The BBC has said it will defend itself against a $10 billion lawsuit filed by President Donald Trump on Monday, which alleges the British public broadcaster defamed him in a documentary before last year's presidential election by deceptively editing parts of his Jan. 6, 2021, speech.
In a brief statement, the BBC said it would fight the lawsuit, raising the possibility of a legal battle over whether the edit of the speech caused harm to the president's reputation.
"As we have made clear previously, we will be defending this case. We are not going to make further comment on ongoing legal proceedings," a BBC spokesperson said, according to the Reuters news agency.
In a 33-page complaint, Trump's attorneys asked a federal court in Miami for a jury trial and alleged a BBC documentary that aired a week before the 2024 presidential election was “a brazen attempt to interfere in and influence the Election’s outcome to President Trump’s detriment.”
The BBC, BBC Studios Distribution Ltd. and BBC Studios Productions Ltd. — co-producers of the “Trump: A Second Chance” documentary — are named as defendants.
Trump's attorneys alleged that the BBC purposely spliced together parts of his speech to supporters at the Ellipse in Washington, including a section early on in the speech when he urged them to walk to the Capitol and a section nearly 55 minutes later when he told them to "fight like hell."

The suit argued that the documentary is deceptive in its omission of Trump’s encouraging his supporters to engage in peaceful protest, when he said: “I know that everyone here will soon be marching over to the Capitol building to peacefully and patriotically make your voices heard.”
The BBC did not immediately respond to a request for comment Monday night.
Charles B. Tobin, an attorney representing the BBC, said in a letter last month to Trump's attorneys included in Monday's filing that “our client had no intention of misleading anyone” and that the BBC had offered public contrition, a personal apology to Trump sent by email and a retraction that appeared online.
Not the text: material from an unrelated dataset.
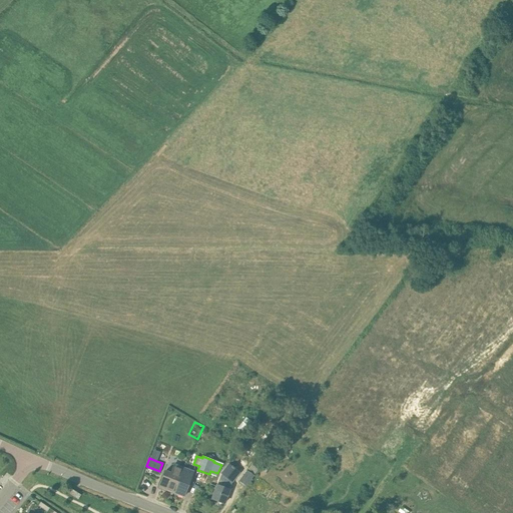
[(246,470),(238,481),(245,487),(254,476),(253,475),(260,467),(253,462),(247,471),(246,470)]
The BBC’s chairman, Samir Shah, previously acknowledged that the documentary's editing "gave the mistaken impression" that Trump "made a direct call for violent action" and apologized for "that error of judgement.”
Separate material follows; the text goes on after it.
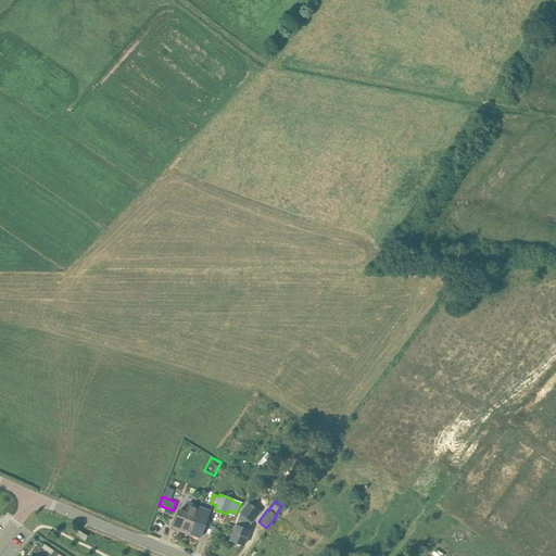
[(173,528),(190,534),(198,513),(201,508),(188,503),(185,513),(178,510),(173,528)]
Trump announced earlier Monday that the lawsuit was coming, telling reporters in the Oval Office that he was suing the BBC "for putting words in my mouth."
"They actually put terrible words in my mouth having to do with Jan. 6 that I didn't say, and the beautiful words that I said, right, the beautiful words talking about patriotism and all of the good things that I said, they didn't say that," he said.
The lawsuit relates to an episode of the BBC News show "Panorama," which aired before last year’s election.
Two parts of the speech were edited together to give the impression that Trump said: “We’re going to walk down to the Capitol... and I’ll be there with you. And we fight. We fight like hell.”
However, Trump said: “We’re going to walk down to the Capitol, and we’re going to cheer on our brave senators and congressmen and women, and we’re probably not going to be cheering so much for some of them.”
And much later in the same speech he said: “And we fight. We fight like hell. And if you don’t fight like hell, you’re not going to have a country anymore.”
Trump was accused of encouraging the crowd, who later stormed the Capitol. The House Jan. 6 committee said after an 18-month investigation that Trump spent much of the speech at the Washington rally “amping up his crowd with lies about the election, attacking his own vice-president and Republican members of Congress, and exhorting the crowd to fight.”
Trump has repeatedly threatened to sue the BBC, saying after his election victory last year that he would seek $1 billion in damages.
Trump scored a victory this year when Paramount, the parent company of CBS News, said it would pay $16 million to settle a lawsuit with Trump over his allegations that a “60 Minutes” interview last year with Democratic presidential nominee Kamala Harris was deceptively edited.
ABC last year agreed to pay $15 million as part of a legal settlement with Trump over defamation allegations against anchor George Stephanopoulos during an interview with Rep. Nancy Mace, R-S.C.